Thursday, January 14, 2010

Co-Sleep / No-Sleep

We didn't co-sleep. Ben slept in a co-sleeper until he was around four months, then we moved him to his crib in his room. (For those of you who haven't geared up an infant in the last ten years, "co-sleeping" is putting the baby in bed with you, and a "co-sleeper" is a bassinet with three sides that attaches to the side of your bed so the baby is in reach but not actually in bed with you.)

I'm not philosophically opposed to co-sleeping, but it wasn't an option for me for a couple of reasons. One, I love pillows and blankets, and the recommendation for safety when co-sleeping with a newborn is not to have either. It seemed to me that the comfort offered by co-sleeping would be significantly reduced by stripping our bed. I didn't relish kicking out the dogs, either. Also, I like very much to read or watch TV in bed.

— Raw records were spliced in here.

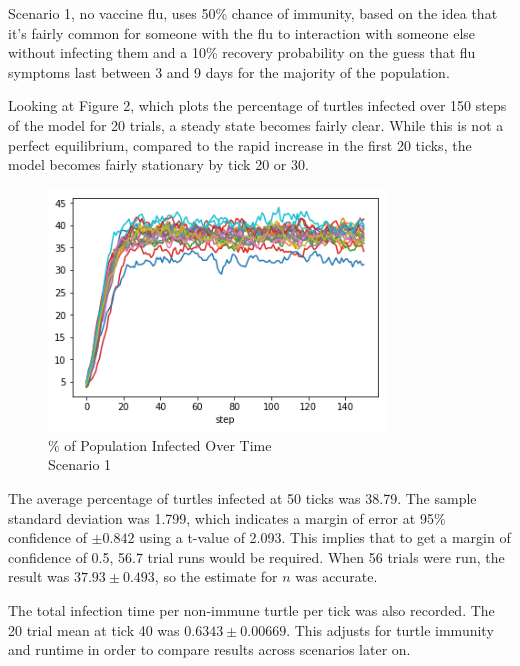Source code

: \documentclass[11pt]{article} %
\begin{document}
Scenario 1, no vaccine flu, uses 50\% chance of immunity, based on the idea that it's fairly common for someone with the flu to interaction with someone else without infecting them and a 10\% recovery probability on the guess that flu symptoms last between 3 and 9 days for the majority of the population.


Looking at Figure 2, which plots the percentage of turtles infected over 150 steps of the model for 20 trials, a steady state becomes fairly clear. While this is not a perfect equilibrium, compared to the rapid increase in the first 20 ticks, the model becomes fairly stationary by tick 20 or 30.   

\begin{figure}
\centering
\includegraphics[width=0.8\textwidth]{scen_1_steady_state}
\caption{\% of Population Infected Over Time \\ Scenario 1}
\end{figure}



The average percentage of turtles infected at 50 ticks was 38.79. The sample standard deviation was 1.799, which indicates a margin of error at 95\% confidence of $\pm 0.842$ using a t-value of 2.093. This implies that to get a margin of confidence of 0.5, 56.7 trial runs would be required. When 56 trials were run, the result was $37.93 \pm 0.493$, so the estimate for $n$ was accurate. 

The total infection time per non-immune turtle per tick was also recorded. The 20 trial mean at tick 40 was $0.6343 \pm 0.00669$. This adjusts for turtle immunity and runtime in order to compare results across scenarios later on. 
\end{document}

At some point, I assumed, this child would be going to sleep before 9:00, and what was I going to do, headphones and booklights? This is my time to unwind, and the furtiveness would have bugged me. Possibly the biggest con for me, though, was the stories I'd heard of people trying to get toddlers or big kids into their own beds and having a hard time with it. Discipline and making big, uncomfortable, "for-your-own-good" transitions are so very much not my bag. It seemed easier, even during the hell of a sleep-resistant infancy, to buck up and Ferberize rather than buckle and co-sleep.

I had friends at the time who were co-sleeping, and whose babies (and therefore whole families) slept great. I envied them their rest. Now, though, while Ben reliably sleeps through and requires at most a brief redirect (usually a cuddle in the rocking chair), most of those kids are having a tough time with the transition to their own rooms, which in a few cases corresponded unfortunately with the arrival of a new sibling. I also know former co-sleepers whose transitions were seamless, though it seems less common, just like I know families who transitioned to a crib and sleeping through without incident. (I should say I'm more or less conflating co-sleeping with other forms of not sleep training. If you, say, lie down with your toddler in his room for an hour so that he can fall asleep, I'm lumping you in with the co-sleepers.)

So it seems to me that it's a trade-off. At some point, presuming you eventually want the child in her own room, she will need to learn to put herself to sleep there, and put herself back to sleep when she wakes up there. No matter when it happens, whether in infancy or later, it is a tough lesson to learn, and it's tough on the whole household. I think you should do what works for your family, but it seems to me that there's a positive benefit to getting this unhappy stage over with sooner rather than later, especially if another baby is going to enter the scene.